In an investor update this week, Sumich said their team has made significant progress over the last year and that it is bearing fruit.

“We remain on target for completion of the DFS by the end of 2012, and ferro-niobium production in 2015. Importantly, our partnership with ECE will now become increasingly relevant, as we move into the real project development phase, and seek to engage with Chinese financiers, partners and customers, with China of course being the key growth market for steel products, and valuable additives such as ferro-niobium,” he explained.

In April 2011, Globe entered into a strategic partnership with East China Minerals Exploration and Development Bureau (ECE), a Chinese state-owned enterprise with extensive mining operations in China and overseas. ECE is now the largest shareholder in Globe at 51 percent, and a key partner for Globe’s growth ambitions in Africa.
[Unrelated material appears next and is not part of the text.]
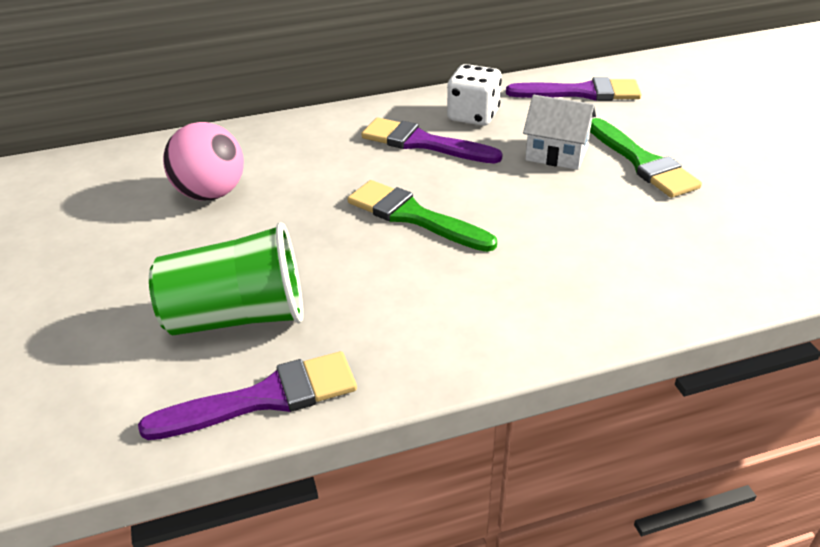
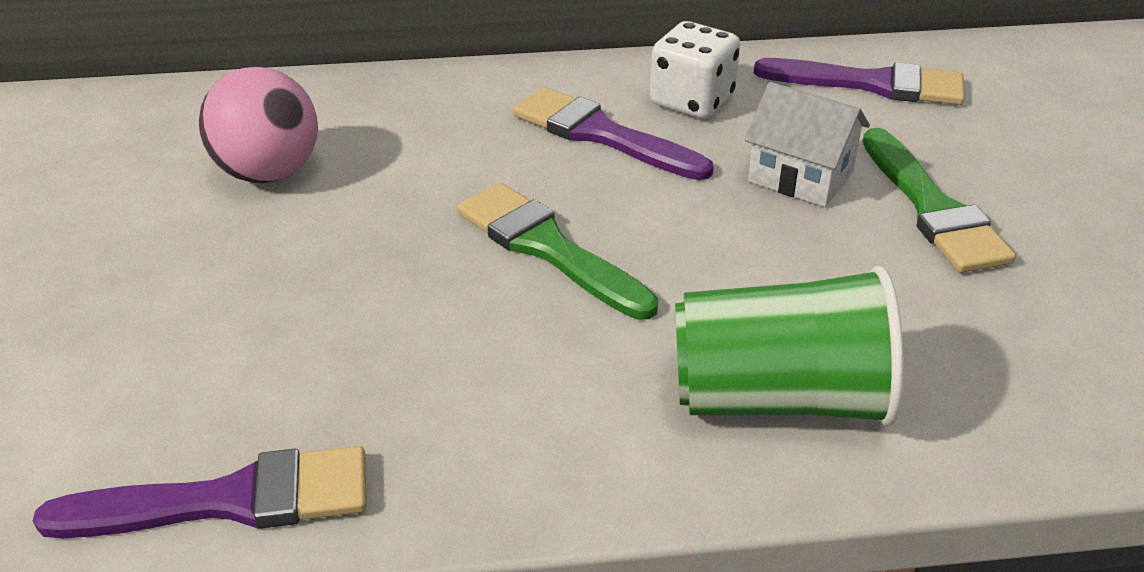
camera: 10 degrees right, 0 degrees up
green cup [149,222,303,336] -> green cup moved to [675,266,904,426]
The company’s partnership with ECE provided it with immediate capital injection for the Mzimba project.

In January this year, the Malawi Government gave Globe a two-year exploration licence extension for its Kanyika project up to December 29, 2013, with a further two-year option to renew.

The licence permits exploration activities across an area of about 607 square kilometres.

Other projects at an earlier stage of development for the mining firm are Machinga rare earth project in southern Malawi that Globe was earning up to an 80 percent interest in, and the Mount Muambe rare earth element fluorite project in Mozambique, in which the Globe could earn up to a 90 percent interest.

Initial drill programmes on both projects were undertaken in 2010.

Early this month, Globe announced that it had intercepted high grade rare earth elements at its Mount Muambe project in Mozambique.

In a statement, the company said the high grade resources are estimated at 1.6 metric tonnes containing 310 000 tonnes of fluorite.